Aim of the task. Please restate the entries below word for word, leaving out any pictures.
────────────────
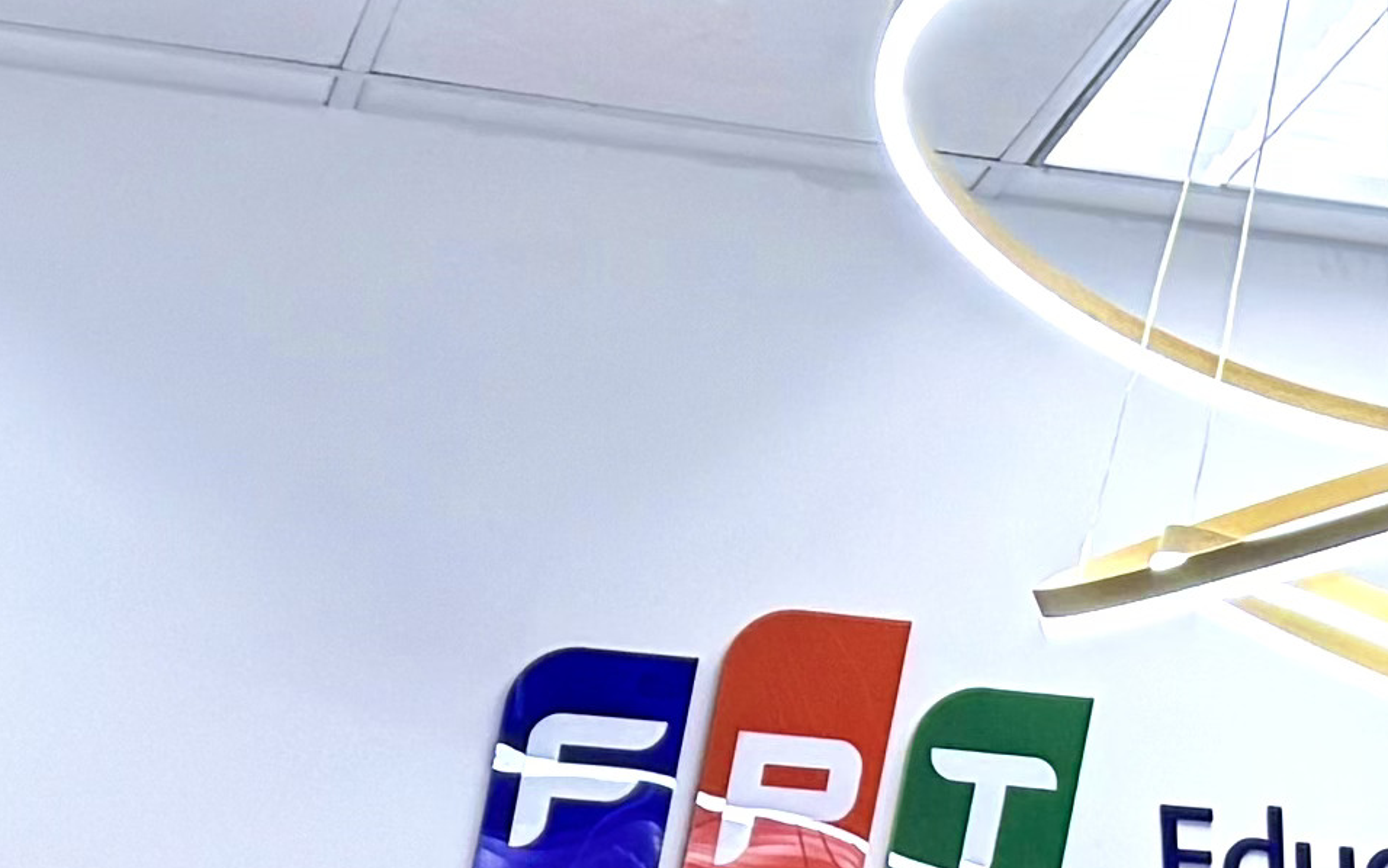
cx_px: 2814
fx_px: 5751
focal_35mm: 152
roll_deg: -0.2
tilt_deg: -6.9
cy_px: 2559
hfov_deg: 12.1
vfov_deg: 7.6
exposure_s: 1/100
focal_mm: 6.76
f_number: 1.78
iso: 80
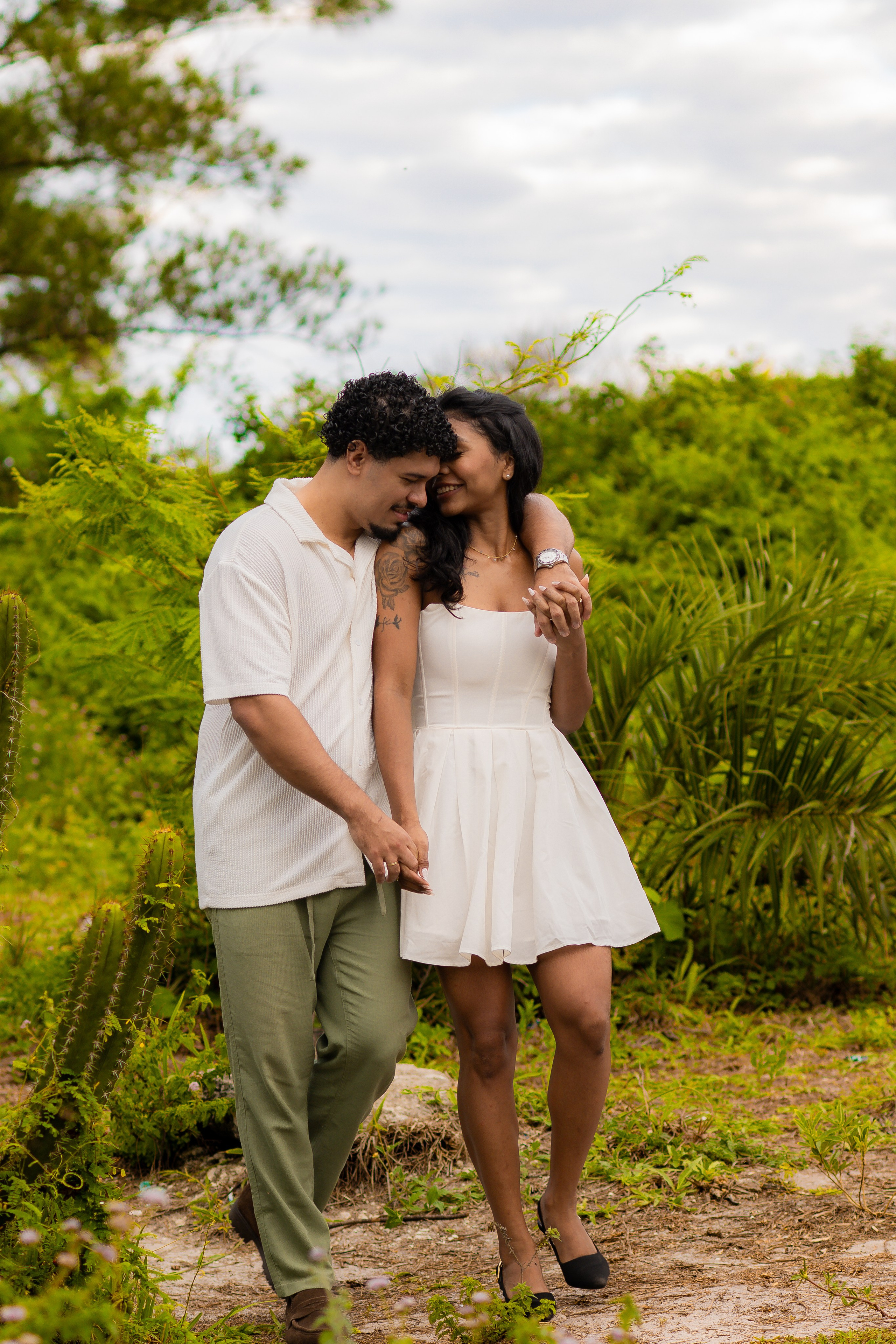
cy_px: 672
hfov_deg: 10.8
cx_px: 448
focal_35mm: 128
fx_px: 4760
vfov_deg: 16.1
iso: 200
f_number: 3.2
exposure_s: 1/320
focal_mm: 85
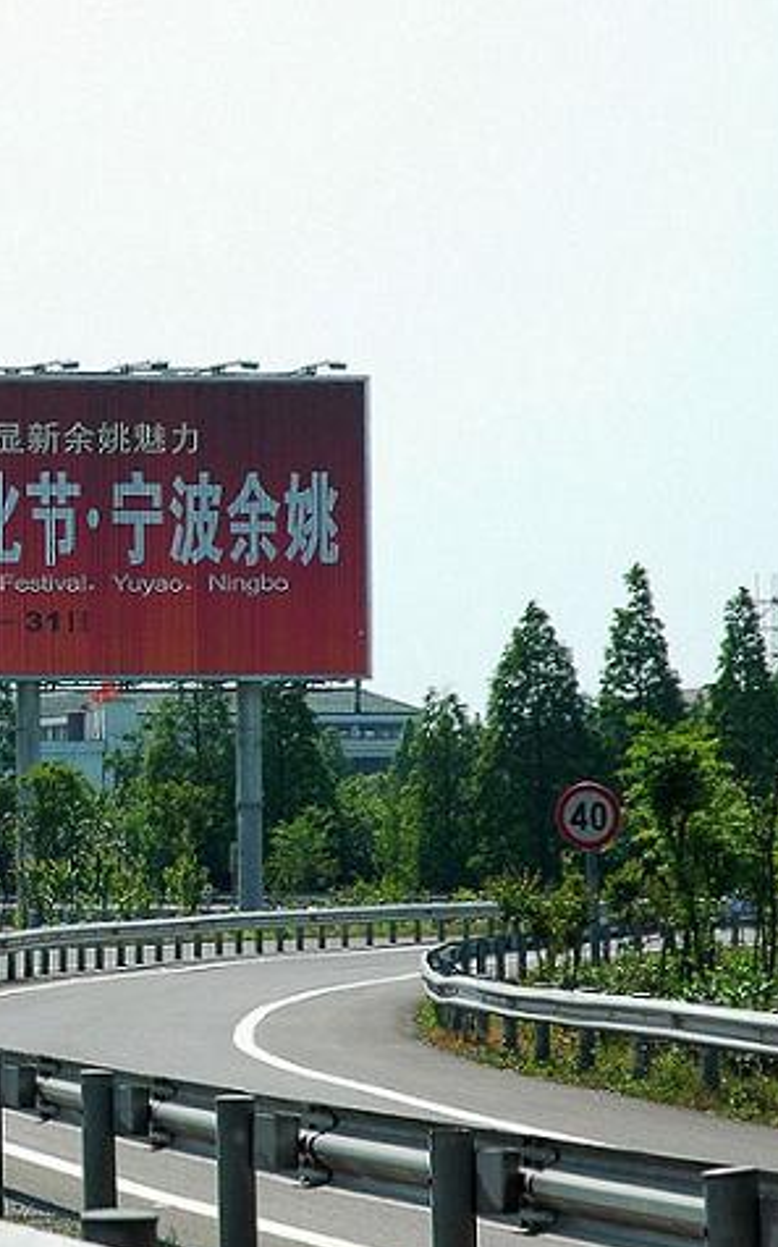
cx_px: -306
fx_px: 8082
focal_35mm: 238
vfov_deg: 8.8
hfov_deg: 5.5
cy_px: 613
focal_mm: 85
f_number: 7.1
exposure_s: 1/800
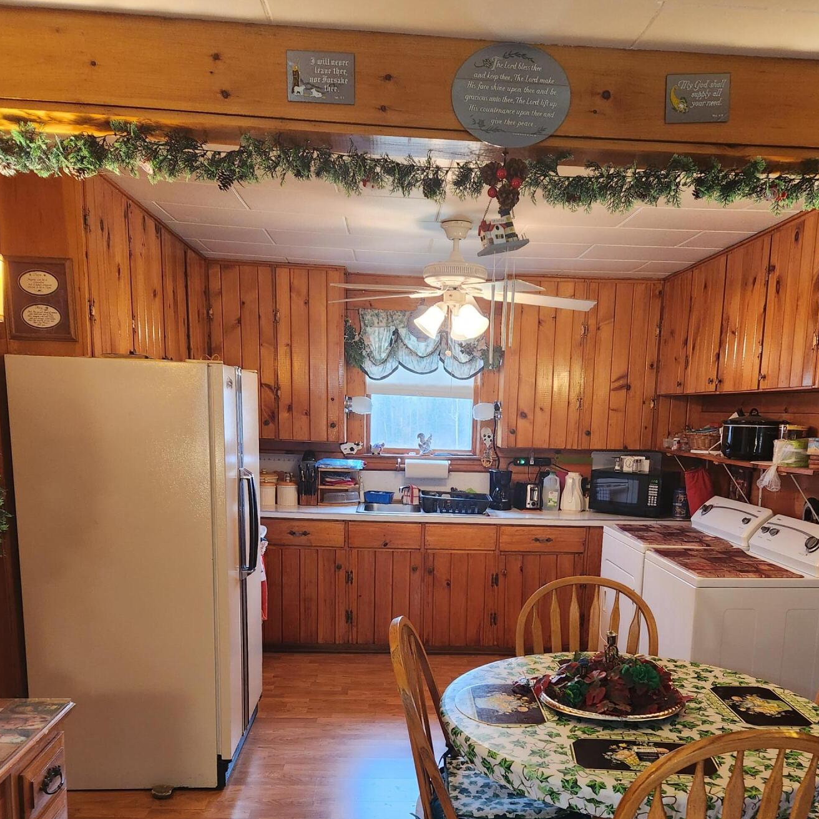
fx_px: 830
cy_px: 563
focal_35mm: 31
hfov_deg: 52.5
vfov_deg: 51.3
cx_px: 443
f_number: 1.8
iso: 500
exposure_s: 1/120
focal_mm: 5.4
────────────────
Answer box.
cx_px: 2814
fx_px: 5751
focal_35mm: 152
roll_deg: -0.2
tilt_deg: -6.9
cy_px: 2559
hfov_deg: 12.1
vfov_deg: 7.6
exposure_s: 1/100
focal_mm: 6.76
f_number: 1.78
iso: 80
cy_px: 672
hfov_deg: 10.8
cx_px: 448
focal_35mm: 128
fx_px: 4760
vfov_deg: 16.1
iso: 200
f_number: 3.2
exposure_s: 1/320
focal_mm: 85
cx_px: -306
fx_px: 8082
focal_35mm: 238
vfov_deg: 8.8
hfov_deg: 5.5
cy_px: 613
focal_mm: 85
f_number: 7.1
exposure_s: 1/800
fx_px: 830
cy_px: 563
focal_35mm: 31
hfov_deg: 52.5
vfov_deg: 51.3
cx_px: 443
f_number: 1.8
iso: 500
exposure_s: 1/120
focal_mm: 5.4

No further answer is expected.